EXERCISE DATA »
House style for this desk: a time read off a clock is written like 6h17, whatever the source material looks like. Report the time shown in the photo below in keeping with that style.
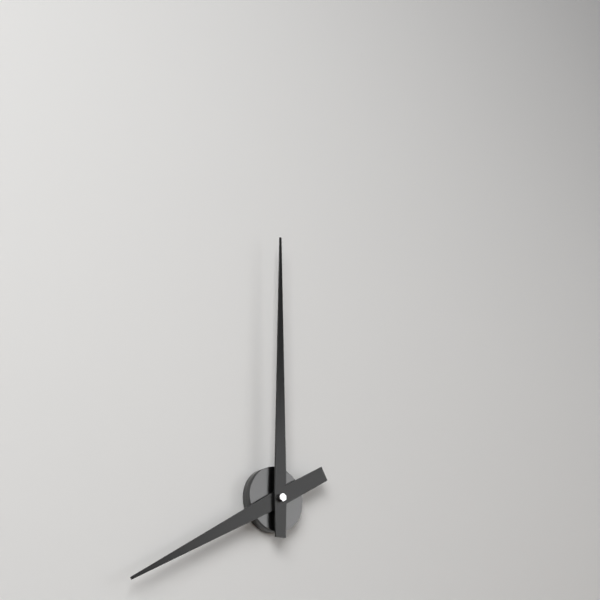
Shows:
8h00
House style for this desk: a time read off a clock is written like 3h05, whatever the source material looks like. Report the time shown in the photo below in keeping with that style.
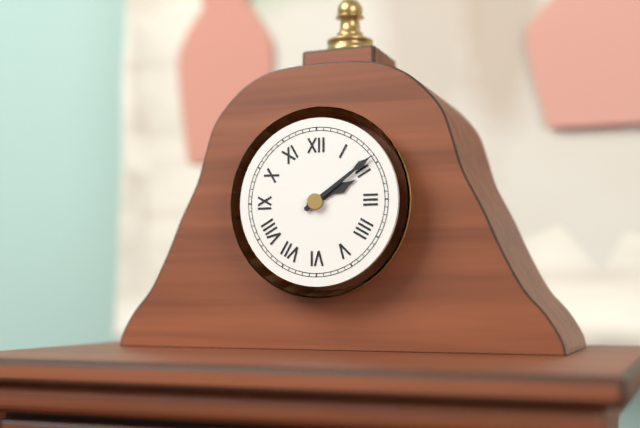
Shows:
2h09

==

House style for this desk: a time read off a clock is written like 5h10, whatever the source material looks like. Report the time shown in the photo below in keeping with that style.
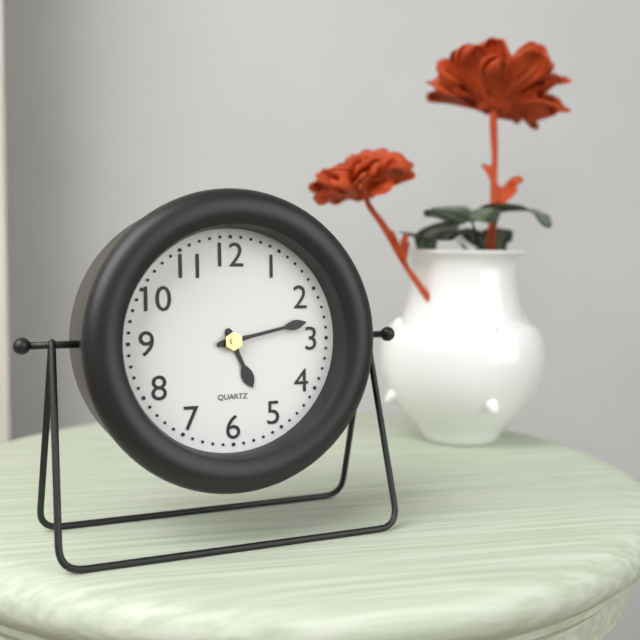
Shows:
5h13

TASK GOAL » Count the lines of the entries above containing the string "that". Case matters. Reply with the number alone.

WORKED ANSWER » 3